━━━ Text for analysis
This is the iRODS Globus Connector.
GridFTP is a high-performance, secure, reliable data transfer protocol which provides remote access to data stores. There are many different types of data storage systems from standard file systems to arrays of magnetic tape: to allow GridFTP to be used with as many data storage systems as possible, the GridFTP can be extended, implementing an interface called Data Storage Interface (DSI).
The iRODS Globus Connector is a DSI that consists of C functions which can interact with iRODS through the iRODS C API. The main supported operations are get, put, delete, and list.
Once installed and configured, users will be able to interact with iRODS through any GridFTP client passing to it a valid iRODS path; for instance:
$ globus-url-copy -list gsiftp://develvm.cluster.cineca.it:2811/tempZone/home/myuser/
will list the content of the /tempZone/home/myuser/
iRODS collection.
The module can be loaded by the GridFTP server at start-up time through a specific command line option. Therefore, no changes are required in the GridFTP server installation. The decoupling from the possible future changes to the server simplifies the maintenance of the software module.
The Globus plugin for iRODS can be installed from pre-built packages.
First, the iRODS repos need to be installed into your package manager. See the instructions at https://packages.irods.org/ to do this.
Install the packages as follows:
Ubuntu:
sudo apt-get install irods-gridftp-client
CentOS:
sudo yum -y install irods-gridftp-client
The pre-built packages install the lib files in /usr/lib, the configuration file in /etc/grid-security, and the test binary programs in /usr/bin.
CMake 2.7 or higher (part of irods-externals in iRODS 4.2.X)
━━━━━━
━━━ Supplied information
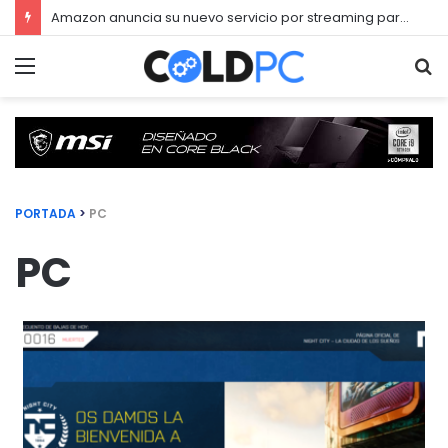
Amazon anuncia su nuevo servicio por streaming para juegos llamado Luna
Menú
Bu
PORTADA
>
PC
PC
━━━━━━
What is needed: Could you condense the paragraph of the iRODS Globus Connector text that begins "GridFTP is a high-performance" into a short bulleted list that keeps its main facts? The listing has no connection to the iRODS Globus Connector text.

Result of the exercise:
- GridFTP is a high-performance, secure, reliable data transfer protocol that gives remote access to data stores.
- Data storage systems range from standard file systems to arrays of magnetic tape.
- So that GridFTP works with as many of these systems as possible, it can be extended by implementing the Data Storage Interface (DSI).